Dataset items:
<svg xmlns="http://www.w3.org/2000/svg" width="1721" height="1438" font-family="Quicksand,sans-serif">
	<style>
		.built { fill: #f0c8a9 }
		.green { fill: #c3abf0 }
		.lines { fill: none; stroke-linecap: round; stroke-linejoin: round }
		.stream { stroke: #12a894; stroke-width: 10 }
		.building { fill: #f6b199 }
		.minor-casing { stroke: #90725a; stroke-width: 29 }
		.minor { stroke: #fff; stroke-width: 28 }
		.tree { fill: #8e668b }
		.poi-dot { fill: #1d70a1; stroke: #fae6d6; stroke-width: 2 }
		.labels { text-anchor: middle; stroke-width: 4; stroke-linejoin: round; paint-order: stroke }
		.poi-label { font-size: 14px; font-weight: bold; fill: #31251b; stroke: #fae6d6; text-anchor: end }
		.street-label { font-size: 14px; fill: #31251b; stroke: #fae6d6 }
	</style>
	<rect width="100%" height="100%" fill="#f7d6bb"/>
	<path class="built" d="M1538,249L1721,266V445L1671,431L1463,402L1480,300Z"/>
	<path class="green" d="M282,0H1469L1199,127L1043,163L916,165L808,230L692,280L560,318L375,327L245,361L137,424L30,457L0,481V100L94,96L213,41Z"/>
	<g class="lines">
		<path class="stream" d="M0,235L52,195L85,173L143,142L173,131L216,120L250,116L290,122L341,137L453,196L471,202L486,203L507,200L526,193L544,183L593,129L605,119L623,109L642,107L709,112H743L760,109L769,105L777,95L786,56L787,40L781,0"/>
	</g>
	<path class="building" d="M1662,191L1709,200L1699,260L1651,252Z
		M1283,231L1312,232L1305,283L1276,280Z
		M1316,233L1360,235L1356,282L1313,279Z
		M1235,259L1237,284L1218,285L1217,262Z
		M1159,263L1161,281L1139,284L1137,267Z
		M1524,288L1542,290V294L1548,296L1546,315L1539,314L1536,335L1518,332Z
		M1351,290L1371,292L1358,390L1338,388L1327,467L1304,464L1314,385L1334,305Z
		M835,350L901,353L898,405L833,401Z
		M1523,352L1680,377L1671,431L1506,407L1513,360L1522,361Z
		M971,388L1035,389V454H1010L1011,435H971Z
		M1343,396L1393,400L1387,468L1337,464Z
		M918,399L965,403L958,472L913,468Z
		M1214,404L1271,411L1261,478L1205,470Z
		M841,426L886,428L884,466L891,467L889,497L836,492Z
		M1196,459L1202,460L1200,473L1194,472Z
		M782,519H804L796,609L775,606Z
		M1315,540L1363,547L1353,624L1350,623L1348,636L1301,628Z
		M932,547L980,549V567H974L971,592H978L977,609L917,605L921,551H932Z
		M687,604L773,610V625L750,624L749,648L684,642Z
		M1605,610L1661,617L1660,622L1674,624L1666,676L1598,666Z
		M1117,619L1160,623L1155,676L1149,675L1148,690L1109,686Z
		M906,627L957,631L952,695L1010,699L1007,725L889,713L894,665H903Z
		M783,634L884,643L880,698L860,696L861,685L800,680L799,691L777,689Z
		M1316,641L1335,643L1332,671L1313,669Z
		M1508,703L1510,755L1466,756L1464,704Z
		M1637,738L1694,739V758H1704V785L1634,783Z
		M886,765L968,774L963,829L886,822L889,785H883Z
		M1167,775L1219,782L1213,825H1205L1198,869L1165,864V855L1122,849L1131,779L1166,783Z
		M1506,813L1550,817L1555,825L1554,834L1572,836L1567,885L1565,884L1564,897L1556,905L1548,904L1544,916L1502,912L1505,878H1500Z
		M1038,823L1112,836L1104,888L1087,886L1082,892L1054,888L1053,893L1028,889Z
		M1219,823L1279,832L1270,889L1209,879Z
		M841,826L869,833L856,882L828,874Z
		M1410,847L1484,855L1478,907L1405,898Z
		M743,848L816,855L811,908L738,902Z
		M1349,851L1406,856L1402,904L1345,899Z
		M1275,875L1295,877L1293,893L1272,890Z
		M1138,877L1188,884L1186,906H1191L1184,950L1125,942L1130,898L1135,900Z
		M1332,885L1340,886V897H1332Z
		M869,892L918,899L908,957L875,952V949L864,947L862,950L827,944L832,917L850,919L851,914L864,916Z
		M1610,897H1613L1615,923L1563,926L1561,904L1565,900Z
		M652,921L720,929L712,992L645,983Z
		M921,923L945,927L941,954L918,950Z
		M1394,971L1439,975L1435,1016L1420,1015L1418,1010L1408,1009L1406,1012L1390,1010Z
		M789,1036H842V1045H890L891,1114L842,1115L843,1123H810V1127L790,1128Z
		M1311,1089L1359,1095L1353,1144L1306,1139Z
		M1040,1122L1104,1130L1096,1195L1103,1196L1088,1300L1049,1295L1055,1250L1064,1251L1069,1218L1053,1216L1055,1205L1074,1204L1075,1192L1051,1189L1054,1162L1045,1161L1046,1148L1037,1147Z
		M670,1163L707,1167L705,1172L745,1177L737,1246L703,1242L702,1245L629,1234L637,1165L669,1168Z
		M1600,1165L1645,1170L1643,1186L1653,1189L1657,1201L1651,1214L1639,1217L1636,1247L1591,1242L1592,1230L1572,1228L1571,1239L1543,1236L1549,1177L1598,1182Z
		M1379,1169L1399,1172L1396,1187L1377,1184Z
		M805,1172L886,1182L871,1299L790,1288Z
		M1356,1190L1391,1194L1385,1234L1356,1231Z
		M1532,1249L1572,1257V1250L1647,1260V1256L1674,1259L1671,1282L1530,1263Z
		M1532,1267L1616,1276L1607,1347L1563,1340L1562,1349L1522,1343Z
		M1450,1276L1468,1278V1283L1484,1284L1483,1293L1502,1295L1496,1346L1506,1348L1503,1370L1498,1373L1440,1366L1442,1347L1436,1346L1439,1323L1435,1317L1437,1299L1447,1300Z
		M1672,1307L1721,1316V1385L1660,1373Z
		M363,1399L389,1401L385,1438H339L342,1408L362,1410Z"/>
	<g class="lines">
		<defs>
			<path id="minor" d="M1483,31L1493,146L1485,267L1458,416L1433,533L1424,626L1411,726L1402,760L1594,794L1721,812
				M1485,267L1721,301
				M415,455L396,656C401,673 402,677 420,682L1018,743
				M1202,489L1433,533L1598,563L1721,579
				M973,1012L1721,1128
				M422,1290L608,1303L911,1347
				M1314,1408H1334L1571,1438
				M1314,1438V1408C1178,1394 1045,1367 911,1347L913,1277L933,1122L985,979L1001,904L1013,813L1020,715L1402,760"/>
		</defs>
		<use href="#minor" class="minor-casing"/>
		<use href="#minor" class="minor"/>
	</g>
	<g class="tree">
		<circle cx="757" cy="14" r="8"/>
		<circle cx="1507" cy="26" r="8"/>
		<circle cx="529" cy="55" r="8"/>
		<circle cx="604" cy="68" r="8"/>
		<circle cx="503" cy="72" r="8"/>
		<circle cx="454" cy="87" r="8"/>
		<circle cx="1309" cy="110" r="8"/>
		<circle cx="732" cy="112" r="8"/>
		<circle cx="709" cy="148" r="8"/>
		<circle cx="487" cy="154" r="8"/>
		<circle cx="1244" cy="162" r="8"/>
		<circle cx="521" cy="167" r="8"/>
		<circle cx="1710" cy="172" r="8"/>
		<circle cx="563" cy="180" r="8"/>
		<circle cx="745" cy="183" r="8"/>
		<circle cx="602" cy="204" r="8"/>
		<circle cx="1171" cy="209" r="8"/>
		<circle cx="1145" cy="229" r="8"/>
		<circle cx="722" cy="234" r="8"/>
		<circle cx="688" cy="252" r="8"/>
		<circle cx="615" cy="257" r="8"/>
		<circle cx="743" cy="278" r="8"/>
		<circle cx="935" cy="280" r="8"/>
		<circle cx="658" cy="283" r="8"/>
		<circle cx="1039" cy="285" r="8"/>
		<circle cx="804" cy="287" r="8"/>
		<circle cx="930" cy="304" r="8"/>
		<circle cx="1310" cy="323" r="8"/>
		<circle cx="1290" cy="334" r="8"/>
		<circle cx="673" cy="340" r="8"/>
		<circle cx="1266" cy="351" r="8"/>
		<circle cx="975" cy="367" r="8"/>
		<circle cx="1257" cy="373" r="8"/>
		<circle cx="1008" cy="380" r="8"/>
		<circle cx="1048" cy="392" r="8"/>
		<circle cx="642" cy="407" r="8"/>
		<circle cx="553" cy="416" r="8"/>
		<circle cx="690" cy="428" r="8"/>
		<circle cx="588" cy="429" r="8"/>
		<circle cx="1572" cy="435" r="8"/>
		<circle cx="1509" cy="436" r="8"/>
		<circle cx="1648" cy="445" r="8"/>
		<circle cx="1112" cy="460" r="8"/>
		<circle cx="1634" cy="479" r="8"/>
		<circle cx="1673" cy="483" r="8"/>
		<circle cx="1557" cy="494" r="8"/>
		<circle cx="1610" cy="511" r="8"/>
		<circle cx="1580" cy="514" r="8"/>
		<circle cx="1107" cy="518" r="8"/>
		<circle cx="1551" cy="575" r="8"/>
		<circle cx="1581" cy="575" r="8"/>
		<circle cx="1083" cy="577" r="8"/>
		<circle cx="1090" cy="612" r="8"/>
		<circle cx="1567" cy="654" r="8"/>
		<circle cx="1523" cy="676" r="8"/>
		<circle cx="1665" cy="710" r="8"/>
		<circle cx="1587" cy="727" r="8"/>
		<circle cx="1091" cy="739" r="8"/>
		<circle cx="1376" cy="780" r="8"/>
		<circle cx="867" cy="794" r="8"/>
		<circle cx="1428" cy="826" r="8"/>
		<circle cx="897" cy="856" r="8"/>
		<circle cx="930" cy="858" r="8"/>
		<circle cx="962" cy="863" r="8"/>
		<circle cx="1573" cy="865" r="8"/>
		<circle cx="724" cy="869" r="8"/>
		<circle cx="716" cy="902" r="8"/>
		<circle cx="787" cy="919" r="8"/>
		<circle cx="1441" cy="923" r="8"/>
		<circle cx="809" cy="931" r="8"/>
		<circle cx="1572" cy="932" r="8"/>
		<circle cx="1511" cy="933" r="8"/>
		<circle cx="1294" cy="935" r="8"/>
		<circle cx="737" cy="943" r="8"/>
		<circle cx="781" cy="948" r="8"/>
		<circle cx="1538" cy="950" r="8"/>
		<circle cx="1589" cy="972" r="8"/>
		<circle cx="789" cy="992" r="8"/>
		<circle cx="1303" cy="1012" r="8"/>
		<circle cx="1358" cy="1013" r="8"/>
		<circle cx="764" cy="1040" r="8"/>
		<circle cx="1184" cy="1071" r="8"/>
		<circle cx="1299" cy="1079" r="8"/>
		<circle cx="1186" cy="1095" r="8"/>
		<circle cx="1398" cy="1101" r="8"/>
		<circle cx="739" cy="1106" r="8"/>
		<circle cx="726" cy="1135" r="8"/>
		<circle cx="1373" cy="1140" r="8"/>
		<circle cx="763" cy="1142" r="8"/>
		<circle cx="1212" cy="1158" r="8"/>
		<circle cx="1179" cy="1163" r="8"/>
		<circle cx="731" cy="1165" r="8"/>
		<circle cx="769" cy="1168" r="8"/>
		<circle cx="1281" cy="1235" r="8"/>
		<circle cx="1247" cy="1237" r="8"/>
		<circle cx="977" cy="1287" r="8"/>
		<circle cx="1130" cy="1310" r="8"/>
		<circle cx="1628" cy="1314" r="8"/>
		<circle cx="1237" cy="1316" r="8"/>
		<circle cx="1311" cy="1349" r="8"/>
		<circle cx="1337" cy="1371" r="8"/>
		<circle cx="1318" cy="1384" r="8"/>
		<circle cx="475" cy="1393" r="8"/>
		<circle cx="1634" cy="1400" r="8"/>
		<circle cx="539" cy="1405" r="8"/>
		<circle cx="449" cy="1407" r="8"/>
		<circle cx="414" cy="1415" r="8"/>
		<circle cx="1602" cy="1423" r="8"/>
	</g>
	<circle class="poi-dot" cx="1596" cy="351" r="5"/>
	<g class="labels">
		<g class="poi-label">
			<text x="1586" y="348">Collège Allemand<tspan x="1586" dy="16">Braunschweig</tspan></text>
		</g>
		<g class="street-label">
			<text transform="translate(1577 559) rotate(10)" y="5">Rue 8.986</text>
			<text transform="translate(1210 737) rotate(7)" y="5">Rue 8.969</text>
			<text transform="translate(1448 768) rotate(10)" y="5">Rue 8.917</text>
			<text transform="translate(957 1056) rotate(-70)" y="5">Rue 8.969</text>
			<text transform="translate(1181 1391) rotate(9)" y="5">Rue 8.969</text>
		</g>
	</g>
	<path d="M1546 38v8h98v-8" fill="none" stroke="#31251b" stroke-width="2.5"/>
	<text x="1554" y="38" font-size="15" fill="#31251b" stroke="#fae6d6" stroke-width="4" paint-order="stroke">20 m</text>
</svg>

§ **Task details**: Go through the records and report each line that contains "round".

§ **Output of the task**:
		.lines { fill: none; stroke-linecap: round; stroke-linejoin: round }
		.labels { text-anchor: middle; stroke-width: 4; stroke-linejoin: round; paint-order: stroke }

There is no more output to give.